Open Letter to the Cook County State’s Attorney: Coalition of 136 Organizations and Community Members Oppose the Felony Review Bypass Program
This morning, a group of 38 organizations and 98 community members, including 8 Chicago Police District Councilors, sent an open letter to Cook County State’s Attorney Eileen O’Neill Burke urging her to end the Felony Review Bypass Program for gun possession cases in Chicago Police Department Districts 5 (Englewood) and 7 (Calumet), which include neighborhoods that are over 90% Black.
The Felony Review Bypass Program allows the Chicago Police Department (CPD) to bring forth felony charges for gun possession allegations without independent review by prosecutors, which is required for almost all other felony charges. The letter explains that gun possession cases typically rely solely on the testimony of police officers, which make these kinds of charges especially unsuitable for police to file.
In Chicago, Black and Latine people account for 97% of people charged with, convicted of, and incarcerated for gun possession offenses since 2011. These arrests are commonly due to licensure errors—such as when people who carry firearms forget to renew their Concealed Carry License, or don’t realize they need one in addition to their Firearm Owners Identification (FOID) card—and are regularly the result of minor traffic stops. By eliminating felony review, the Cook County State’s Attorney’s Office (CCSAO) has removed a critical step in limiting prosecutions resulting from legally dubious arrests.
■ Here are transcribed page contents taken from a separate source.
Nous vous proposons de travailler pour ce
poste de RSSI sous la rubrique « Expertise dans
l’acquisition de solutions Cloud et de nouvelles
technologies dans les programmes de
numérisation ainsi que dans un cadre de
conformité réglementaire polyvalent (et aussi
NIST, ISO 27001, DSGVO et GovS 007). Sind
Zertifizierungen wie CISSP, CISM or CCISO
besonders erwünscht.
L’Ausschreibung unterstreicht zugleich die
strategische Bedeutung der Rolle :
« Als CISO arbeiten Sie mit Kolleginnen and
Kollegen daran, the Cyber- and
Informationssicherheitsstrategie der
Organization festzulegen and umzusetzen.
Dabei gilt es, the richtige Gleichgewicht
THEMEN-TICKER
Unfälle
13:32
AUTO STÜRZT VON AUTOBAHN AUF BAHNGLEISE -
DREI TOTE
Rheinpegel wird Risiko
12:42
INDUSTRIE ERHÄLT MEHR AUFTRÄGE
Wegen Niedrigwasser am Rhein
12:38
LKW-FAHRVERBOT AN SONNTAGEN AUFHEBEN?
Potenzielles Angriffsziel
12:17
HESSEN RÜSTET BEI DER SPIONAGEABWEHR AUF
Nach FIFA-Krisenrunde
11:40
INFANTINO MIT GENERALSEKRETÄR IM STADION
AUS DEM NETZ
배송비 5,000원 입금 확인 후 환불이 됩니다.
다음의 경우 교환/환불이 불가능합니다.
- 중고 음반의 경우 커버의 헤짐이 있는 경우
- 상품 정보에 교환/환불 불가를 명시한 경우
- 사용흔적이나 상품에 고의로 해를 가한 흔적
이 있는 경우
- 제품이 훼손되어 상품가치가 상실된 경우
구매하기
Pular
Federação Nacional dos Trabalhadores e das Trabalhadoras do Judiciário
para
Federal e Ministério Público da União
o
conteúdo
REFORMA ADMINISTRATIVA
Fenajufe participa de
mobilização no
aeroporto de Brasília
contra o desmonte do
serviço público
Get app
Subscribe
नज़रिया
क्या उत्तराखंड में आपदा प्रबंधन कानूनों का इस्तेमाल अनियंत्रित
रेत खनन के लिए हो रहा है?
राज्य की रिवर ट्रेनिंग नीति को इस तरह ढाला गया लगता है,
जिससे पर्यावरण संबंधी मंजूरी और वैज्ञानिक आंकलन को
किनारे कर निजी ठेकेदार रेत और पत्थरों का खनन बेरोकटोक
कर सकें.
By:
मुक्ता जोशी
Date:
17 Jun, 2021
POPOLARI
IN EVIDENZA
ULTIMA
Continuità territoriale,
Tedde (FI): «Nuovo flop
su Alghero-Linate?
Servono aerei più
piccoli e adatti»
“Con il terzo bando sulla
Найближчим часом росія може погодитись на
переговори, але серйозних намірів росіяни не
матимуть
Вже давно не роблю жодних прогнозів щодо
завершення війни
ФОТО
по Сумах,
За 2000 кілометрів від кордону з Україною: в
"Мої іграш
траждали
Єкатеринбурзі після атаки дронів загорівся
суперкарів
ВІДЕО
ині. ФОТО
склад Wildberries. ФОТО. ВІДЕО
The letter’s signers are especially concerned about the effects of the Felony Review Bypass Program in conjunction with the CCSAO’s blanket policy to seek pretrial detention in most gun possession cases. Together, these measures mean that people facing felony gun possession charges in the 5th and 7th Districts are more likely to be incarcerated pretrial, potentially for many months, regardless of any mitigating circumstances. People jailed pretrial are much more likely to take a plea in an attempt to avoid risking their livelihoods and the well-being of their families. The State’s Attorney’s decision to bypass felony review for the same cases in which they plan to seek pretrial detention will inevitably lead to more convictions regardless of guilt. In Cook County, charges for gun possession most often end in guilty pleas, which typically result in over 3 years of incarceration.
The Felony Review Bypass Program poses serious risks to due process and police oversight, and it disproportionately harms Chicago’s Black and Brown communities. For those reasons, these 136 signers call on Cook County State’s Attorney O’Neill Burke to immediately end the program and reinstate felony review by prosecutors in all gun possession cases.
Read the letter below or visit bit.ly/FelonyReviewBypass_Letter.
The letter is signed by the following organizations, listed alphabetically: ACLU of Illinois, Actions for Justice, Asian Americans Advancing Justice | Chicago, Better Government Association, Cabrini Green Legal Aid, Cannabis Equity IL Coalition, Chicago Appleseed Center for Fair Courts, Chicago Area Fair Housing Alliance, Chicago Council of Lawyers, Chicago Democratic Socialists of America, Chicago Justice Project, Chicago Torture Justice Center, Chicago Votes Action Fund, Children’s Best Interest Project, Civil Rights & Police Accountability Project of the University of Chicago Law School, Illinois Alliance for Reentry & Justice, Juvenile Justice Initiative, Kintsugi Psychotherapy PLLC, Liberation Library, Live Free Illinois, Lucy Parsons Labs, Mamas Activating Movements for Abolition & Solidarity (MAMAS), Mothers Against Wrongful Convictions, Network to Advance Abolitionist Social Work (NAASW), Nikkei Uprising, Parole Illinois, Prison Policy Initiative, Restore Justice, Social Change, Southsiders Organized for Unity and Liberation (SOUL), Stick Talk, The People’s Lobby, Trinity United Church of Christ – Chicago, Unitarian Universalist Prison Ministry of Illinois, Uptown People’s Law Center, National Lawyers Guild – Chicago, Rainbow PUSH Coalition, and YMCA McLean.
The letter is signed by the following Chicago Police District Councilors: Lovie Bernard (4th District – South Chicago), Teresa Chandler (7th District – Englewood), Dion McGill (7th District – Englewood), Ponchita Moore (5th District – Calumet), David Orlikoff (14th District – Shakespeare), Elizabeth A Rochford (17th District – Albany Park), Erin Vogel (9th District – Deering), and Joseph Williams (7th District – Englewood).